This post is sponsored by Blue Star Cooking. All opinions are my own.
If you’re a baker, the “gas versus electric oven” is one of the biggest decisions you’ll make when buying a range. With the time and energy that goes into making homemade bread, having an oven that does a proper job baking it into the golden loaf you’ve dreamed of is so valuable!
A duel fuel range has a gas cooktop with electric oven, giving you the convenience of gas for sautéing and searing, while having the heat control and precision of an electric oven.

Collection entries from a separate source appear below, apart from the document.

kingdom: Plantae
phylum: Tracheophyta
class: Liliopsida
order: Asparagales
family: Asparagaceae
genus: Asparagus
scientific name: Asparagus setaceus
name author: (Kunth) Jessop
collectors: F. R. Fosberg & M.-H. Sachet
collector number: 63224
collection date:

Many say this is the ideal setup for avid bakers because the temperature doesn’t fluctuate during the process, and it’s a dry heat source, producing crisp and golden crusts.
We later moved to our current home in Hudson, and a full kitchen renovation began to shape. The focal point of our design was going to be a unique backsplash with an eye catching range, that also needed to handle a lot of wear and tear with my job as a recipe developer. I definitely wanted to stick with a duel fuel range, because I had had such great results baking sourdough with it.
We looked at many different brands and styles, but I fell in love with this stunning, white 48 inch Blue Star RNB Series Gas Range with Griddle, with brushed brass knobs/handles. It was so dreamy!
There was one problem…. it wasn’t duel fuel.
After many conversations, I decided to give it a go with gas anyways, and deal with baking issues as they came. If it was a complete failure, we could install an electric wall oven in the back pantry.
So, could I bake great bread in a gas oven?
I’ve been baking sourdough bread (my Whole Wheat Sourdough recipe is what you see in these photos) in our Blue Star gas oven for an entire year, and I’m happy to report that my sourdough baking is even BETTER than it was before!
- High heat is crucial for baking sourdough bread, one of the main contributors to great oven spring. Blue Star ovens can reach 500+ degrees F, which my electric oven could never get to.
- Because you bake sourdough bread in a covered vessel, like the cast iron Challenger Bread Pan that I use (or dutch oven) there’s no need to worry about the slight temperature fluctuation that occurs with gas ovens. Nearly all the constant heat is held within the pan! Rather than relying solely on the oven.
- Using covered cast iron also reduces the likelihood that hot or cold spots will affect the bake.
The Challenger Bread Pan is the best I’ve used for baking sourdough in a gas oven. I’ve tried combo cookers, dutch ovens, you name it, and I would never go back. In combination with my Blue Star oven, my bread consistently rises higher, and the crust is so thin! The pan is great for baking bread because:
- Shallow base: Loading your dough is easy.
- Sealed environment: Creates the perfect amount of steam.
- Top handles: Easily remove the cover mid-bake.
- Deep cover: Plenty of room for your oven spring.
Tips for Baking Bread in a Gas Oven
- Preheat your baking vessel in the oven to achieve the hottest environment for your bread.
- Bake in the top third of the oven to ensure the loaf doesn’t burn, as the heat source for gas ovens is on the bottom.
- Good oven technique comes with getting to know your oven. The more baking you do, the better you’ll work in tandem with it.